From the entries below, output the line with "M 90,65 L 102,80" and each following line up to and including the line with "M 266,101 L", exactly as written.

Stored items
┄┄┄┄┄┄

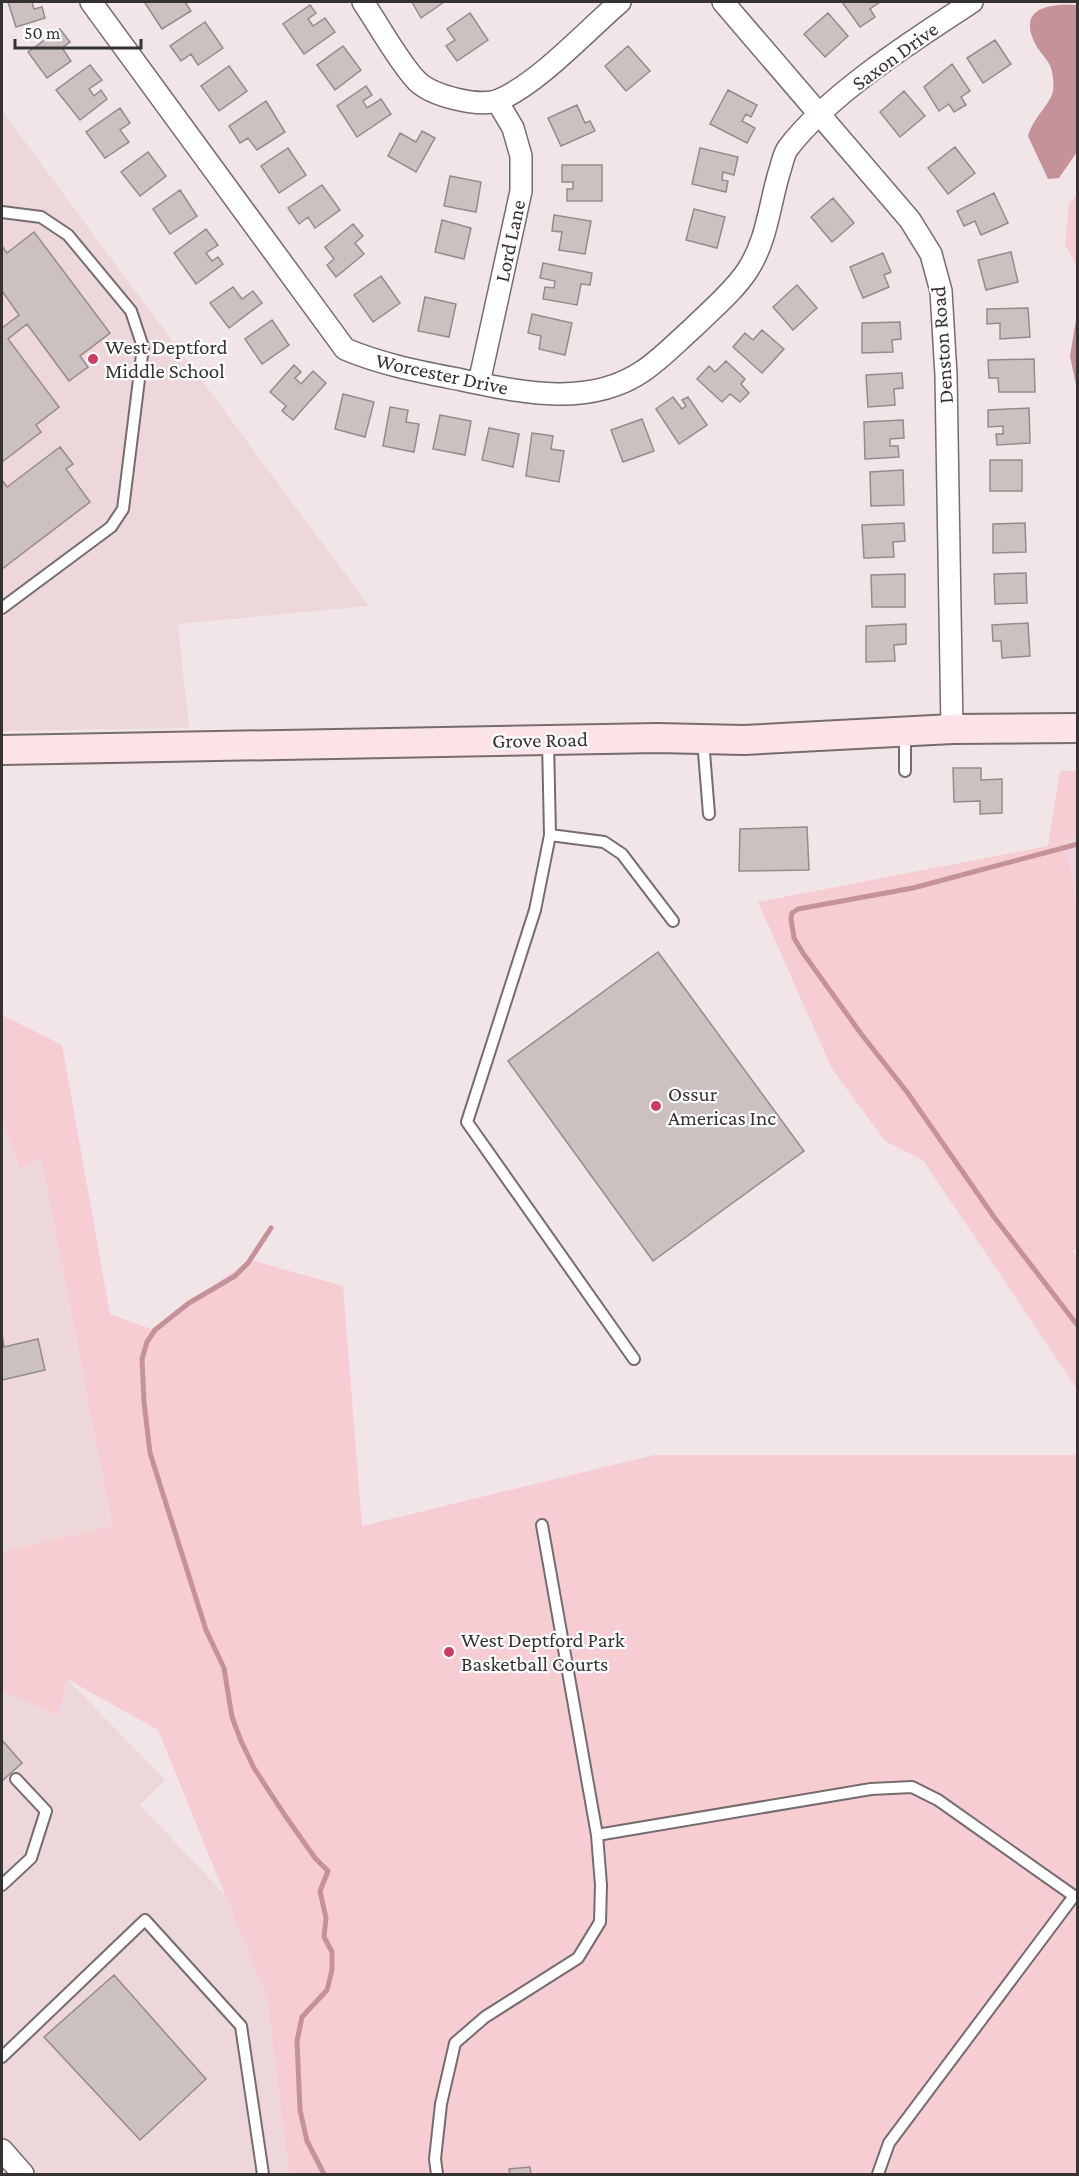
<svg xmlns="http://www.w3.org/2000/svg" width="1079" height="2176" font-family="'Crimson Pro',serif">
<style>
.built{fill:#edd7da}
.green{fill:#f7cdd4}
.water{fill:#c5929a}
.lines{fill:none;stroke-linecap:round;stroke-linejoin:round}
.stream{stroke:#c5929a;stroke-width:5}
.building{fill:#ccc0c1;stroke:#968a8c;stroke-width:1.5}
.service-casing{stroke:#776c6d;stroke-width:14}
.minor-casing{stroke:#776c6d;stroke-width:24}
.secondary-casing{stroke:#776c6d;stroke-width:32}
.service{stroke:#fff;stroke-width:10}
.minor{stroke:#fff;stroke-width:21}
.secondary{stroke:#fce3e8;stroke-width:28}
.poi-dot{fill:#ca3c64;stroke:#fff;stroke-width:2}
.labels{text-anchor:middle;stroke-width:4.5;stroke-linejoin:round;paint-order:stroke}
.street-label{font-size:21px;fill:#373232;stroke:#fff}
.poi-label{font-size:21px;fill:#373232;stroke:#fff;text-anchor:start}
</style>
<rect width="100%" height="100%" fill="#f2e5e7"/>
<path class="built" d="M 2,111 L 369,606 L 178,624 L 189,728 L 2,731 Z
M 1077,837 L 1077,917 L 1065,840 Z
M 2,1120 L 20,1169 L 41,1157 L 112,1527 L 2,1552 Z
M 67,1679 L 165,1780 L 140,1805 L 225,1895 L 267,1998 L 289,2174 L 2,2174 L 2,1691 Z"/>
<path class="green" d="M 1077,194 L 1077,267 L 1065,244 L 1069,203 Z
M 1060,771 L 1078,771 L 1077,837 L 1065,840 L 1078,917 L 1078,1249 L 1073,1250 L 1078,1257 L 1077,1389 L 923,1160 L 885,1141 L 832,1069 L 758,902 L 1048,846 Z
M 2,1015 L 62,1045 L 110,1314 L 151,1329 L 250,1260 L 343,1286 L 362,1526 L 654,1455 L 1077,1455 L 1077,2174 L 289,2174 L 267,1998 L 158,1730 L 67,1679 L 58,1715 L 2,1691 L 2,1552 L 112,1526 L 41,1157 L 20,1169 L 2,1120 Z"/>
<path class="water" d="M 1077,5 L 1077,152 L 1059,178 L 1048,179 L 1028,136 C 1033,118 1051,103 1053,91 C 1054,84 1053,75 1051,68 C 1048,59 1040,53 1036,45 C 1016,8 1049,3 1077,5 Z
M 1077,314 L 1077,390 L 1070,356 Z"/>
<g class="lines">
<path class="stream" d="M 1078,844 L 913,888 L 798,909 L 792,913 L 791,919 L 794,938 L 803,953 L 862,1035 L 907,1092 L 994,1217 L 1078,1326
M 271,1228 L 248,1263 L 235,1276 L 189,1303 L 155,1330 L 147,1342 L 142,1359 L 144,1402 L 150,1453 L 206,1630 L 224,1668 L 232,1717 L 241,1741 L 254,1768 L 284,1814 L 315,1858 L 328,1871 L 320,1891 L 326,1918 L 324,1937 L 332,1952 L 332,1970 L 327,1990 L 302,2017 L 297,2041 L 300,2110 L 307,2141 L 324,2174"/>
</g>
<path class="building" d="M 8,2 L 32,2 L 34,9 L 42,7 L 45,18 L 16,27 Z
M 147,2 L 185,2 L 191,11 L 162,29 L 145,3 Z
M 412,2 L 444,2 L 421,18 Z
M 842,2 L 880,2 L 870,9 L 875,17 L 860,27 Z
M 310,5 L 316,13 L 308,19 L 313,26 L 325,18 L 335,32 L 304,54 L 283,24 Z
M 470,13 L 488,40 L 457,61 L 446,46 L 455,40 L 447,29 Z
M 828,13 L 848,36 L 825,57 L 804,34 Z
M 205,22 L 223,48 L 198,65 L 191,54 L 181,61 L 170,46 Z
M 60,29 L 70,42 L 62,48 L 71,61 L 47,78 L 28,52 Z
M 995,40 L 1011,64 L 983,83 L 967,58 Z
M 343,46 L 361,70 L 335,90 L 317,65 Z
M 628,46 L 650,71 L 626,91 L 605,66 Z
M 952,64 L 970,91 L 961,97 L 966,105 L 954,112 L 949,104 L 939,111 L 924,87 Z
M 90,65 L 102,80 L 89,89 L 94,96 L 101,90 L 107,99 L 80,120 L 56,90 Z
M 229,66 L 247,91 L 219,111 L 201,86 Z
M 366,86 L 372,95 L 363,101 L 367,108 L 381,99 L 391,114 L 357,137 L 337,106 Z
M 728,90 L 757,105 L 751,117 L 746,114 L 742,121 L 755,128 L 747,143 L 710,124 Z
M 904,91 L 925,116 L 900,137 L 880,112 Z
M 266,101 L 285,132 L 257,150 L 248,138 L 240,143 L 229,126 Z
M 577,105 L 585,123 L 590,121 L 595,131 L 561,146 L 548,118 Z
M 120,108 L 130,123 L 120,130 L 129,142 L 105,158 L 86,132 Z
M 422,131 L 435,138 L 416,172 L 388,156 L 400,133 L 416,142 Z
M 955,147 L 975,173 L 948,194 L 928,168 Z
M 288,148 L 306,175 L 279,193 L 261,166 Z
M 700,148 L 738,157 L 734,175 L 723,172 L 722,180 L 728,181 L 726,192 L 692,184 Z
M 148,152 L 166,176 L 140,196 L 121,172 Z
M 562,165 L 602,165 L 602,201 L 567,201 L 567,189 L 573,189 L 573,182 L 562,182 Z
M 450,176 L 481,182 L 476,212 L 444,206 Z
M 322,185 L 340,210 L 315,228 L 308,217 L 299,224 L 288,208 Z
M 180,190 L 197,216 L 170,234 L 153,209 Z
M 994,193 L 1008,223 L 981,235 L 975,221 L 964,226 L 957,211 Z
M 833,198 L 854,223 L 832,242 L 811,217 Z
M 694,209 L 725,217 L 717,248 L 686,240 Z
M 554,215 L 591,221 L 585,254 L 559,250 L 562,232 L 552,231 Z
M 442,220 L 471,228 L 464,259 L 435,252 Z
M 353,224 L 363,236 L 355,243 L 364,254 L 336,277 L 327,265 L 334,259 L 325,247 Z
M 206,229 L 218,245 L 206,253 L 212,261 L 218,257 L 223,264 L 196,284 L 174,253 Z
M 34,232 L 110,333 L 80,356 L 88,367 L 69,381 L 27,324 L 8,339 L 59,407 L 36,425 L 41,432 L 2,462 L 2,328 L 19,315 L 2,291 L 2,246 L 7,253 Z
M 1011,252 L 1018,282 L 986,290 L 978,260 Z
M 883,253 L 891,272 L 884,275 L 889,287 L 863,298 L 850,267 Z
M 543,263 L 592,273 L 590,285 L 581,284 L 577,305 L 543,299 L 545,287 L 554,288 L 555,281 L 540,278 Z
M 381,276 L 400,303 L 373,322 L 354,295 Z
M 797,285 L 817,308 L 793,330 L 773,307 Z
M 233,287 L 242,299 L 253,291 L 262,303 L 229,328 L 210,303 Z
M 425,297 L 456,304 L 449,337 L 418,331 Z
M 1028,308 L 1030,337 L 1000,339 L 1000,323 L 987,324 L 987,309 Z
M 532,314 L 572,323 L 565,355 L 539,349 L 541,336 L 528,333 Z
M 272,320 L 289,345 L 262,364 L 245,339 Z
M 900,322 L 901,339 L 892,340 L 893,352 L 862,353 L 862,323 Z
M 762,330 L 784,349 L 762,373 L 733,347 L 745,333 L 753,340 Z
M 1034,359 L 1035,392 L 999,392 L 998,378 L 989,378 L 988,360 Z
M 726,361 L 745,379 L 741,384 L 749,393 L 740,402 L 730,394 L 722,402 L 697,379 L 709,366 L 715,372 Z
M 294,365 L 301,372 L 295,378 L 301,384 L 313,371 L 326,383 L 293,420 L 282,411 L 286,406 L 270,392 Z
M 902,373 L 903,388 L 894,389 L 895,405 L 868,407 L 866,375 Z
M 343,394 L 374,402 L 365,437 L 335,429 Z
M 673,397 L 682,409 L 686,406 L 682,400 L 688,397 L 707,425 L 679,444 L 656,409 Z
M 390,407 L 408,410 L 406,422 L 419,424 L 414,452 L 383,446 Z
M 1029,408 L 1030,443 L 997,445 L 996,434 L 1003,434 L 1003,426 L 988,427 L 988,410 Z
M 440,415 L 471,421 L 465,455 L 433,449 Z
M 642,419 L 654,451 L 623,462 L 611,430 Z
M 903,420 L 904,438 L 890,439 L 890,446 L 898,446 L 899,457 L 865,459 L 864,422 Z
M 489,428 L 519,434 L 513,467 L 482,460 Z
M 532,433 L 553,436 L 551,449 L 564,451 L 559,482 L 526,476 Z
M 60,447 L 73,464 L 66,469 L 90,502 L 2,569 L 2,480 L 7,487 Z
M 990,460 L 1022,460 L 1022,491 L 990,491 Z
M 903,470 L 904,505 L 871,506 L 870,472 Z
M 904,523 L 905,541 L 893,542 L 894,557 L 864,558 L 862,525 Z
M 1025,523 L 1026,552 L 993,553 L 993,524 Z
M 1026,573 L 1027,603 L 995,604 L 994,574 Z
M 905,574 L 905,607 L 872,607 L 871,575 Z
M 1028,623 L 1030,656 L 1002,658 L 1001,641 L 993,641 L 992,625 Z
M 906,624 L 906,644 L 894,645 L 895,661 L 866,662 L 866,626 Z
M 953,768 L 981,768 L 981,780 L 1002,779 L 1002,813 L 980,814 L 980,801 L 954,802 Z
M 807,827 L 809,870 L 739,871 L 740,829 Z
M 658,952 L 804,1151 L 653,1261 L 508,1061 Z
M 2,1334 L 4,1347 L 38,1339 L 45,1370 L 2,1380 Z
M 2,1740 L 22,1763 L 2,1781 Z
M 114,1975 L 206,2079 L 140,2140 L 44,2037 Z
M 530,2167 L 531,2174 L 510,2174 L 509,2169 Z"/>
<g class="lines">
<defs>
<path id="service" d="M 2,212 L 41,217 L 68,235 L 131,311 L 143,347 L 123,509 L 111,527 L 2,608
M 703,740 L 709,814
M 548,741 L 550,835 L 535,910 L 467,1122 L 634,1359
M 905,771 L 905,734
M 550,835 L 604,842 L 622,854 L 673,921
M 542,1525 L 597,1835
M 2,1885 L 31,1858 L 46,1811 L 16,1779
M 2,2057 L 145,1920 L 241,2026 L 263,2174
M 437,2174 L 435,2159 L 441,2104 L 455,2043 L 485,2017 L 578,1958 L 600,1922 L 601,1885 L 597,1835 L 871,1789 L 912,1787 L 938,1800 L 1074,1896 L 889,2143 L 878,2174"/>
<path id="minor" d="M 91,2 L 345,349 C 383,365 422,372 462,380 C 520,392 589,408 643,371 C 661,359 677,342 694,327 C 712,309 733,292 747,271 C 767,241 769,207 779,173 C 782,165 783,155 788,148 C 829,94 915,39 972,2
M 363,2 C 378,24 400,64 417,81 C 432,96 480,108 499,100 C 539,83 586,31 620,2
M 723,2 L 910,220 L 931,254 L 941,291 L 946,375 L 952,729
M 479,383 L 521,191 L 521,156 L 513,128 L 497,101
M 2,2150 L 23,2174"/>
<path id="secondary" d="M 2,750 L 657,738 L 744,740 L 952,729 L 1078,728"/>
</defs>
<use href="#service" class="service-casing"/>
<use href="#minor" class="minor-casing"/>
<use href="#secondary" class="secondary-casing"/>
<use href="#service" class="service"/>
<use href="#minor" class="minor"/>
<use href="#secondary" class="secondary"/>
</g>
<g class="poi-dot">
<circle cx="93" cy="359" r="6"/>
<circle cx="656" cy="1106" r="6"/>
<circle cx="449" cy="1652" r="6"/>
</g>
<g class="labels">
<g class="street-label">
<text transform="translate(895 56) rotate(-36)" y="7">Saxon Drive</text>
<text transform="translate(510 241) rotate(-78)" y="7">Lord Lane</text>
<text transform="translate(942 345) rotate(-94)" y="7">Denston Road</text>
<text transform="translate(442 374) rotate(12)" y="7">Worcester Drive</text>
<text transform="translate(540 740) rotate(-1)" y="7">Grove Road</text>
</g>
<g class="poi-label">
<text x="105" y="354">West Deptford<tspan x="105" dy="24">Middle School</tspan></text>
<text x="668" y="1101">Ossur<tspan x="668" dy="24">Americas Inc</tspan></text>
<text x="461" y="1647">West Deptford Park<tspan x="461" dy="24">Basketball Courts</tspan></text>
</g>
</g>
<rect width="1079" height="2176" fill="none" stroke="#373232" stroke-width="6"/>
<path d="M15 39v9h126v-9" fill="none" stroke="#373232" stroke-width="3"/>
<text x="24" y="39" font-size="18" fill="#373232" stroke="#ffffff" stroke-width="4.5" paint-order="stroke">50 m</text>
</svg>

┄┄┄┄┄┄

--- EXPECTED ANSWER ---
M 90,65 L 102,80 L 89,89 L 94,96 L 101,90 L 107,99 L 80,120 L 56,90 Z
M 229,66 L 247,91 L 219,111 L 201,86 Z
M 366,86 L 372,95 L 363,101 L 367,108 L 381,99 L 391,114 L 357,137 L 337,106 Z
M 728,90 L 757,105 L 751,117 L 746,114 L 742,121 L 755,128 L 747,143 L 710,124 Z
M 904,91 L 925,116 L 900,137 L 880,112 Z
M 266,101 L 285,132 L 257,150 L 248,138 L 240,143 L 229,126 Z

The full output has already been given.